Once the working group finalises its considerations, Treasury will advise the Government on whether such a power is appropriate and, if so, what form it could take.
The ATO has said that it is interested in hearing thoughts from the general public.
ATO’s new initiative to resolve tax disputes
The ATO has announced an in-house facilitation process for taxpayers to resolve tax disputes.
Tax agents and their clients are now able to use this service in audits and objections involving indirect tax, small business and individual taxpayers, and private groups and high wealth individuals.
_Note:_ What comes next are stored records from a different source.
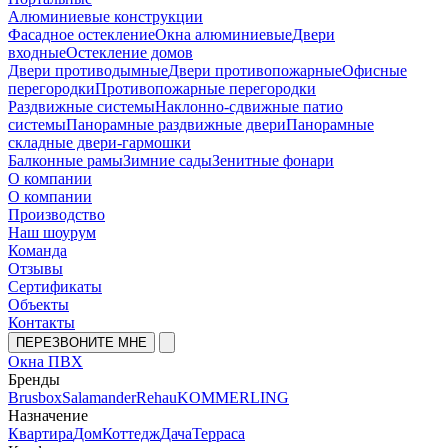
Алюминиевые конструкции
Фасадное остекление
Окна алюминиевые
Двери
входные
Остекление домов
Двери противодымные
Двери противопожарные
Офисные
перегородки
Противопожарные перегородки
Раздвижные системы
Наклонно-сдвижные патио
системы
Панорамные раздвижные двери
Панорамные
складные двери-гармошки
Балконные рамы
Зимние сады
Зенитные фонари
О компании
О компании
Производство
Наш шоурум
Команда
Отзывы
Сертификаты
Объекты
Контакты
ПЕРЕЗВОНИТЕ МНЕ
Окна ПВХ
Бренды
Brusbox
Salamander
Rehau
KOMMERLING
Назначение
Квартира
Дом
Коттедж
Дача
Терраса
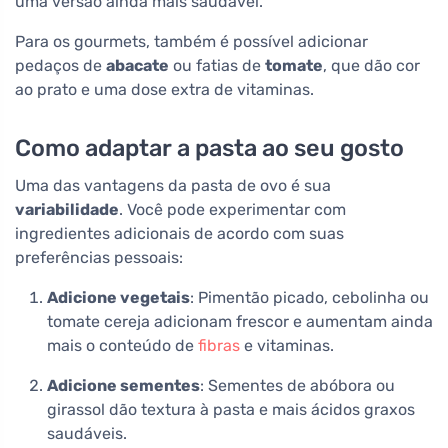
uma versão ainda mais saudável.
Para os gourmets, também é possível adicionar
pedaços de
abacate
ou fatias de
tomate
, que dão cor
ao prato e uma dose extra de vitaminas.
Como adaptar a pasta ao seu gosto
Uma das vantagens da pasta de ovo é sua
variabilidade
. Você pode experimentar com
ingredientes adicionais de acordo com suas
preferências pessoais:
Adicione vegetais
: Pimentão picado, cebolinha ou
tomate cereja adicionam frescor e aumentam ainda
mais o conteúdo de
fibras
e vitaminas.
Adicione sementes
: Sementes de abóbora ou
girassol dão textura à pasta e mais ácidos graxos
saudáveis.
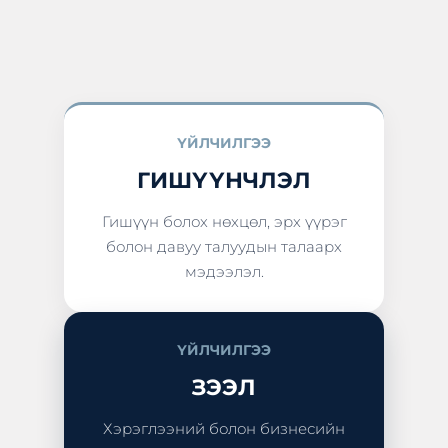
ҮЙЛЧИЛГЭЭ
ГИШҮҮНЧЛЭЛ
Гишүүн болох нөхцөл, эрх үүрэг
болон давуу талуудын талаарх
мэдээлэл.
ҮЙЛЧИЛГЭЭ
ЗЭЭЛ
Хэрэглээний болон бизнесийн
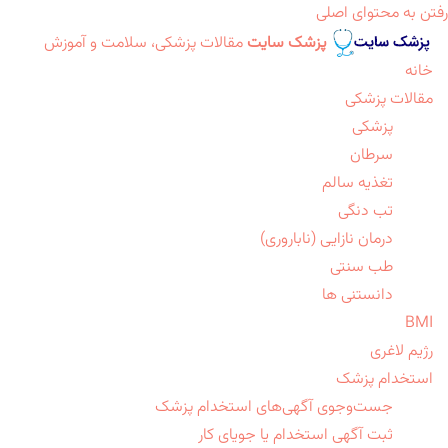
رفتن به محتوای اصلی
پزشک سایت
مقالات پزشکی، سلامت و آموزش
خانه
مقالات پزشکی
پزشکی
سرطان
تغذیه سالم
تب دنگی
درمان نازایی (ناباروری)
طب سنتی
دانستنی ها
BMI
رژیم لاغری
استخدام پزشک
جست‌وجوی آگهی‌های استخدام پزشک
ثبت آگهی استخدام یا جویای کار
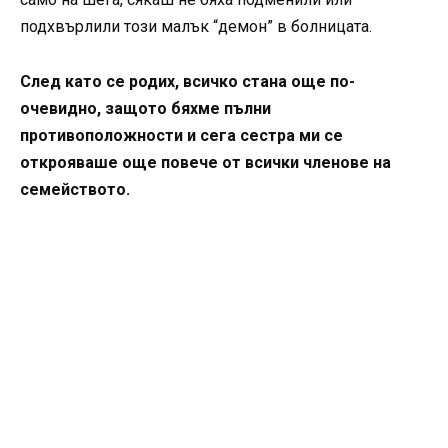
подхвърлили този малък “демон” в болницата.
След като се родих, всичко стана още по-
очевидно, защото бяхме пълни
противоположности и сега сестра ми се
открояваше още повече от всички членове на
семейството.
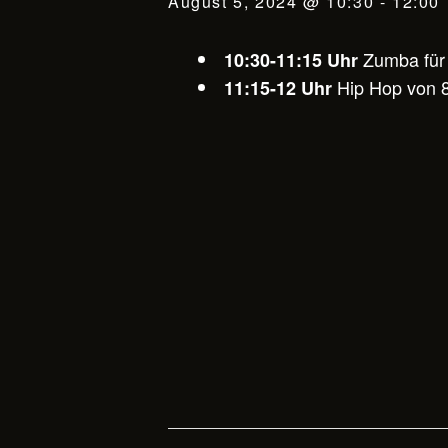
August 5, 2024 @ 10:30
-
12:00
Zumba für 
10:30-11:15 Uhr
Hip Hop von 8
11:15-12 Uhr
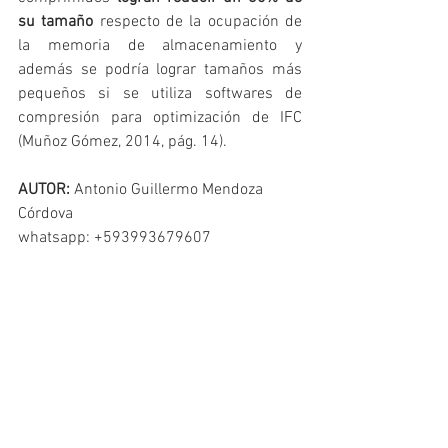
su tamaño
 respecto de la ocupación de 
la memoria de almacenamiento y 
además se podría lograr tamaños más 
pequeños si se utiliza softwares de 
compresión para optimización de IFC 
(Muñoz Gómez, 2014, pág. 14).
AUTOR:
 Antonio Guillermo Mendoza 
Córdova
whatsapp: +593993679607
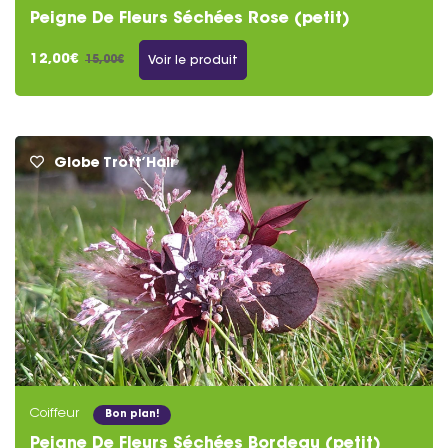
Peigne De Fleurs Séchées Rose (petit)
12,00€
15,00€
Voir le produit
Globe Trott’Hair
Coiffeur
Bon plan!
Peigne De Fleurs Séchées Bordeau (petit)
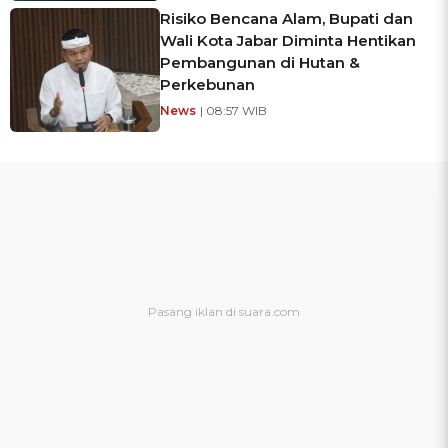
Risiko Bencana Alam, Bupati dan
Wali Kota Jabar Diminta Hentikan
Pembangunan di Hutan &
Perkebunan
News
| 08:57 WIB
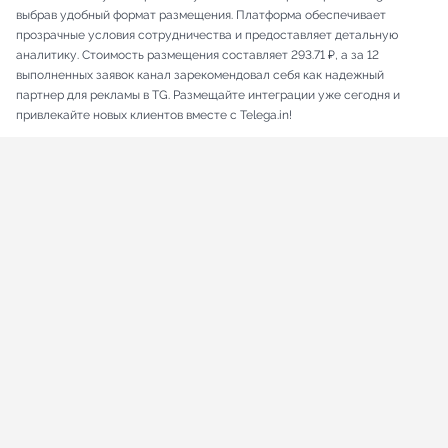
выбрав удобный формат размещения. Платформа обеспечивает
прозрачные условия сотрудничества и предоставляет детальную
аналитику. Стоимость размещения составляет 293.71 ₽, а за 12
выполненных заявок канал зарекомендовал себя как надежный
партнер для рекламы в TG. Размещайте интеграции уже сегодня и
привлекайте новых клиентов вместе с Telega.in!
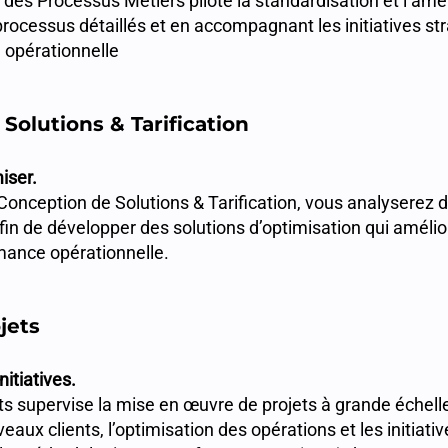
 des Processus Métiers pilote la standardisation et l’amé
processus détaillés et en accompagnant les initiatives st
té opérationnelle
Solutions & Tarification
iser.
 Conception de Solutions & Tarification, vous analyserez
afin de développer des solutions d’optimisation qui amélio
rmance opérationnelle.
jets
nitiatives.
ts supervise la mise en œuvre de projets à grande échell
veaux clients, l’optimisation des opérations et les initiati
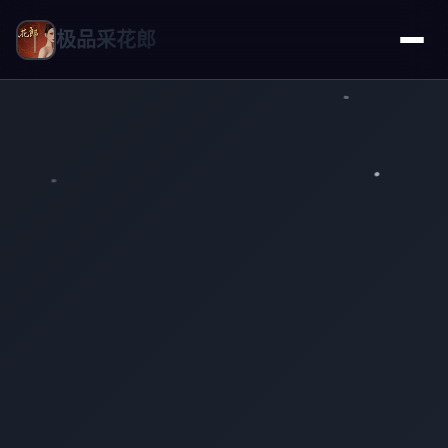
极品采花郎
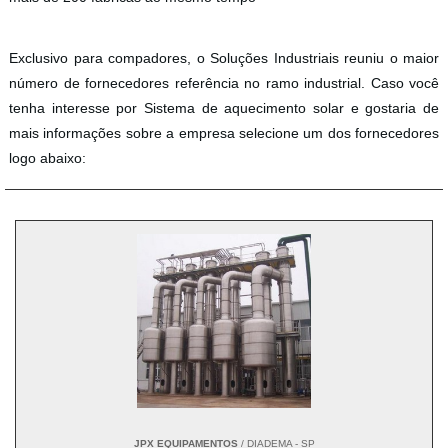
Exclusivo para compadores, o Soluções Industriais reuniu o maior
número de fornecedores referência no ramo industrial. Caso você
tenha interesse por Sistema de aquecimento solar e gostaria de
mais informações sobre a empresa selecione um dos fornecedores
logo abaixo:
JPX EQUIPAMENTOS
/ DIADEMA - SP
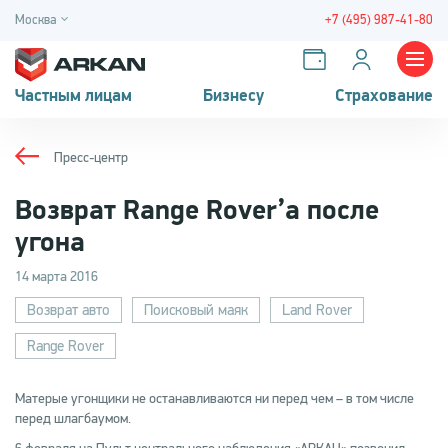
Москва
+7 (495) 987-41-80
Частным лицам
Бизнесу
Страхование
Пресс-центр
Возврат Range Rover’а после
угона
14 марта 2016
Возврат авто
Поисковый маяк
Land Rover
Range Rover
Матерые угонщики не останавливаются ни перед чем – в том числе
перед шлагбаумом.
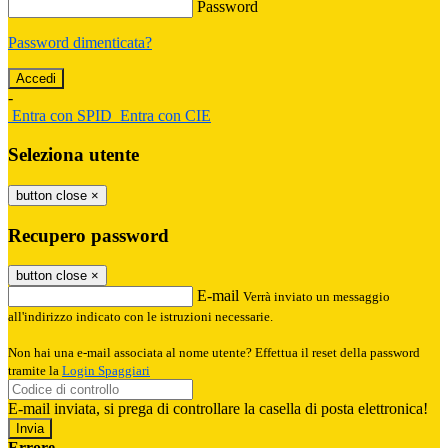
Password
Password dimenticata?
-
Entra con SPID
Entra con CIE
Seleziona utente
button close
×
Recupero password
button close
×
E-mail
Verrà inviato un messaggio
all'indirizzo indicato con le istruzioni necessarie.
Non hai una e-mail associata al nome utente? Effettua il reset della password
tramite la
Login Spaggiari
E-mail inviata, si prega di controllare la casella di posta elettronica!
Errore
In-house facilitation aims to:
· resolve less complex disputes more quickly;
· provide certainty for tax agents and their clients; and
· avoid unnecessary litigation.
The ATO says that it has trained facilitators in each State and across all areas of the Office.
These facilitators are independent of the audit or objection and will not make a decision, as their role is to bring the tax agent, their client, and the ATO case officer together to discuss areas of disagreement in an open and transparent way.
What is ‘facilitation’?
At a facilitation, taxpayers will have the opportunity to present their case and their view of the tax issues and facts in dispute.
The facilitator merely guides the parties through the process and will help them ensure that there are open lines of clear communication, and that messages are correctly received.
Taxpayers are not obliged to participate in facilitation if it is offered, but if they choose to participate and the dispute is not resolved, their rights of review and appeal are not affected in any way.